- Artist: Nelson Shanks
- Year: 1996
- Type: Portrait
- Dimensions: 160 cm × 100 cm (64 in × 40 in)
- Location: Althorp;

= Diana, Princess of Wales (Nelson Shanks portrait) =

1996 painting by Nelson Shanks

Diana, Princess of Wales is a 1996 painting of Diana, Princess of Wales by the American artist Nelson Shanks. The painting was first shown at Hirschl & Adler Gallery in New York City, 24 April to 28 June 1996, and now hangs in the Princess's ancestral home at Althorp.

==Description==
The portrait was commissioned in 1994 and completed in 1996 around the time when Diana's divorce from Prince Charles was finalised. It was originally on display at her home at Kensington Palace before being moved to her ancestral home Althorp following her death. Diana sat for the portrait around 30 to 50 times over 35 hours at the Tite Street studio in London.
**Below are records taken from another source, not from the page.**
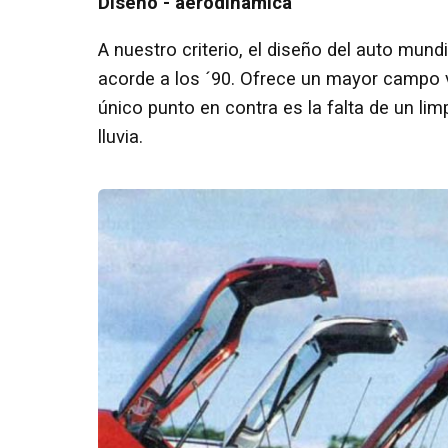
Diseño - aerodinámica
A nuestro criterio, el diseño del auto mund
acorde a los ´90. Ofrece un mayor campo v
único punto en contra es la falta de un lim
lluvia.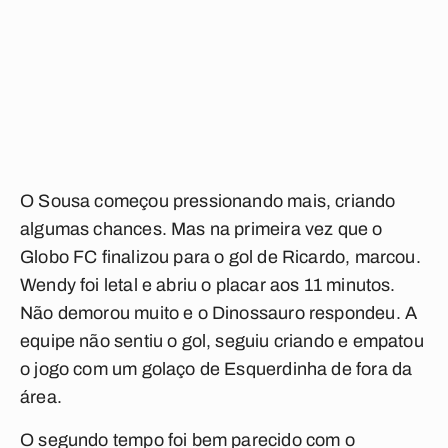
O Sousa começou pressionando mais, criando
algumas chances. Mas na primeira vez que o
Globo FC finalizou para o gol de Ricardo, marcou.
Wendy foi letal e abriu o placar aos 11 minutos.
Não demorou muito e o Dinossauro respondeu. A
equipe não sentiu o gol, seguiu criando e empatou
o jogo com um golaço de Esquerdinha de fora da
área.
O segundo tempo foi bem parecido com o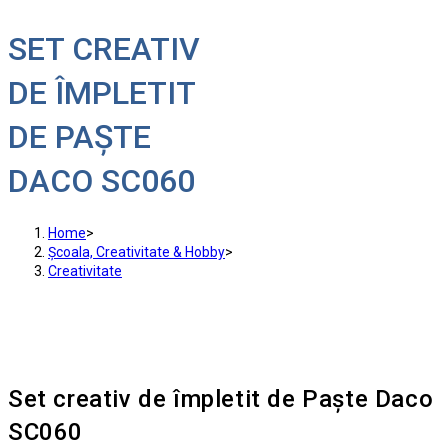
SET CREATIV
DE ÎMPLETIT
DE PAȘTE
DACO SC060
Home
>
Școala, Creativitate & Hobby
>
Creativitate
Set creativ de împletit de Paște Daco
SC060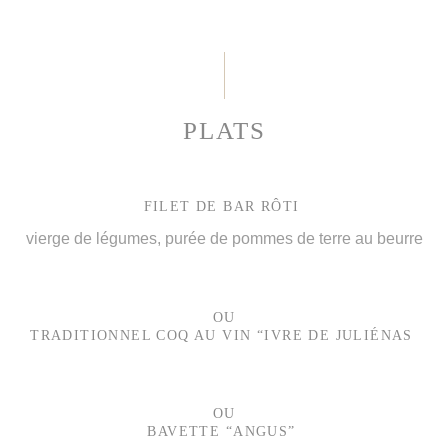
PLATS
FILET DE BAR RÔTI
vierge de légumes, purée de pommes de terre au beurre
OU
TRADITIONNEL COQ AU VIN “IVRE DE JULIÉNAS
OU
BAVETTE “ANGUS”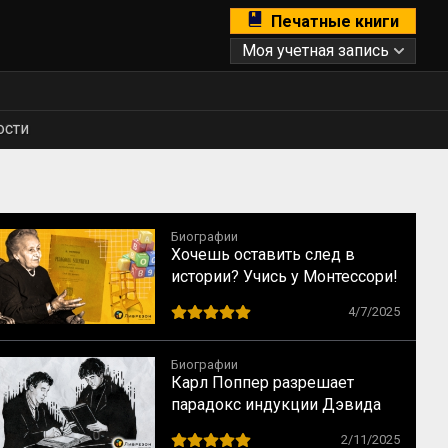
Печатные книги
Моя учетная запись
ости
Биографии
Хочешь оставить след в
истории? Учись у Монтессори!
10 способов сохранить
4/7/2025
наследие
Биографии
Карл Поппер разрешает
парадокс индукции Дэвида
Юма
2/11/2025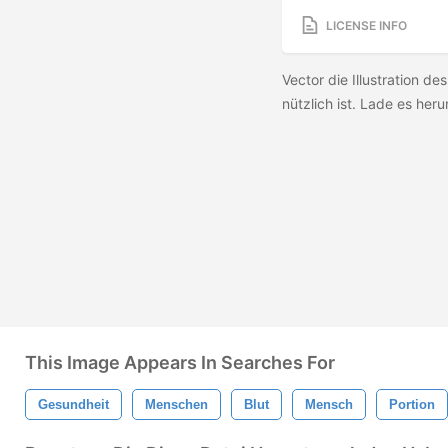
LICENSE INFO
Vector die Illustration de
nützlich ist. Lade es heru
This Image Appears In Searches For
Gesundheit
Menschen
Blut
Mensch
Portion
During the sitting the process, Shanks also produced a head study of the princess that shows her looking downwards while wearing her green velvet halter dress by Catherine Walker. In the final full-length portrait, however, Diana is depicted wearing a white blouse and blue skirt. The head study was auctioned at Sotheby's in 2022 and sold for $201,600. It was then displayed at Masterpiece London Art Fair from 30 June to 6 July 2022. The gallerist described the oil sketch as "extraordinarily rare" as it captured "both the public and private character simultaneously. Shank's sketch uniquely fuses Diana's glamour with the affecting pathos of her final years."